Apollo steht vermutlich auf einem Brettchen und hält sich (das ist in den Detailbildern zu erkennen) mit den Händen an Griffen fest, die in die Wand montiert sind. Für eine längere Koloraturpartie mit Sicherheit nicht die beste Bedingung; aber ein echter Profi kann in jeder Lebenslage singen. Zu Beginn der Szene steht Apollo sogar kopf. Aber da singt er noch nicht.


(Bild gelöscht)

Peter Rose habe ich in einem früheren Eintrag schon mal gezeigt. Allerdings läuft er hier außer Konkurrenz, denn inzwischen glaube ich zu wissen, wie Herr Rose unter diesem Eselskopf mit gleichbleibender Inbrunst weitersingen kann: Wahrscheinlich trägt er ein Kopfmikrofon. Dieser Kopf ist, wie schon früher erwähnt, eine technische Meisterleistung mit beweglichem Unterkiefer und deutlicher Mimik. Er gehört natürlich in Brittens "Midsummer Night's Dream" in der Inszenierung von Robert Carsen.

Deanne Meek singt ihre Hermia in der gleichen Inszenierung mit Kissen werfend, liegend und zwischen zwei Herren mit dem Kopf nach unten hängend.

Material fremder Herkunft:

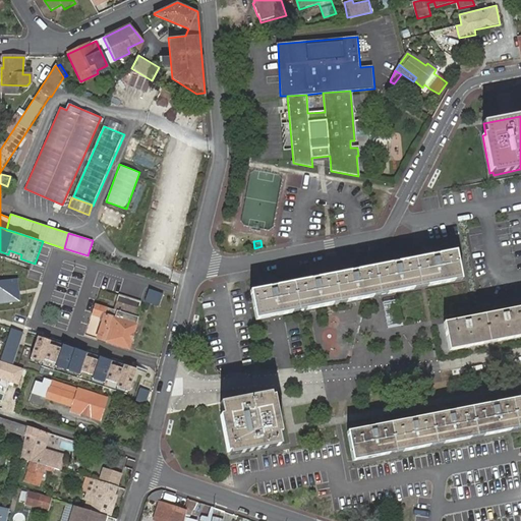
[(253,241),(245,242),(247,249),(254,248),(253,241)]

Den richtigen Schnappschuss zu finden, ist gar nicht so einfach. Nehmen wir diesen, bei dem sie den Kopf immerhin noch ein wenig oben hat. Übrigens singen die beiden Herren auch.


(Bild gelöscht)

Ein weit größeres Päckchen zu tragen hat indessen der arme Mensch, der in der Figaro-Inszenierung von Claus Guth den Grafen zu singen hat: Er trägt bei der Rache-Arie den Weltmeister im Einradfahren, Uli Kirsch, auf den Schultern. Uli Kirsch stammt übrigens aus Fulda (jawohl!) und ist, vermute ich mal, auch nicht gerade ein Leichtgewicht, da er als Amor-Engelchen einen gut gewachsenen und austrainierten Eindruck macht. Davon kann ich leider hier kein Bild zeigen, aber dafür per Link auf zwei Herren verweisen, die sich in dieser Rolle als Kraftpakete profilieren durften:

Erstens: Bo Skovhus (bitte klicken)

Zweitens: der von mir überaus geschätzte Simon Keenlyside (bitte klicken), den wir oben als im Liegen singenden Orfeo schon mal hatten - da gleicht sich's dann Gott sei Dank wieder aus. Man muss halt nehmen, was man kriegt.

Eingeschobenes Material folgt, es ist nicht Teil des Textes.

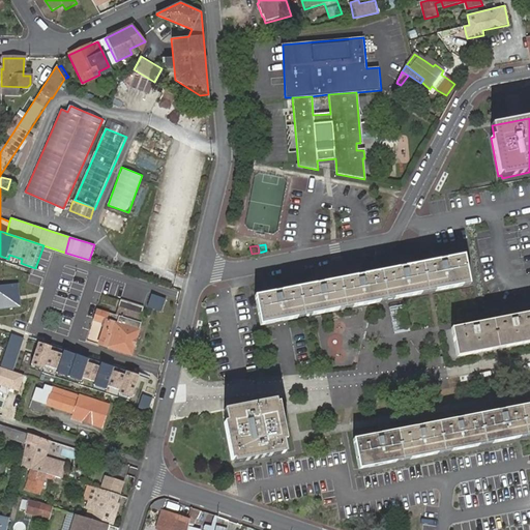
[(461,258),(252,296),(258,324),(467,286),(461,258)]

Ich finde diese Leistungen allesamt beachtlich und möchte noch ausdrücklich hervorheben, dass alle ausnahmslos sängerisch Bestleistungen abgeliefert haben. Die moderne Tendenz zum Regietheater wird uns sicher noch weitere liebenswerte Verrücktheiten bescheren.

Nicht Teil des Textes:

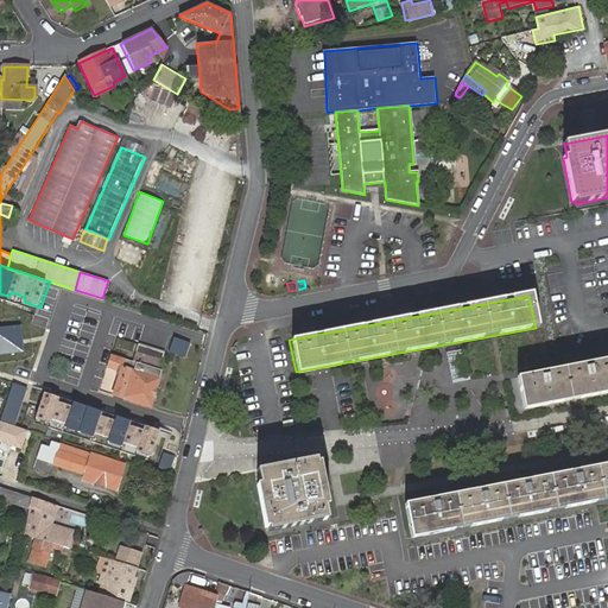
[(20,325),(0,328),(0,353),(24,350),(23,341),(20,325)]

PS. Als Außenseiter möchte ich diese Szene hier nicht unerwähnt lassen, sonst erwähnt sie womöglich jemand anders. Ich habe sie in meine persönliche Liste oben vorläufig nicht aufgenommen, weil mir die Inszenierung nicht gefällt - ich kenne sie allerdings nicht vollständig, vielleicht hat sich mir dieses Konzept einfach nicht erschlossen. Wie dem auch sei, Zachary Stains steht als Ercole in "Ercole sul Termodonte" von Anfang bis Ende nackt auf der Bühne.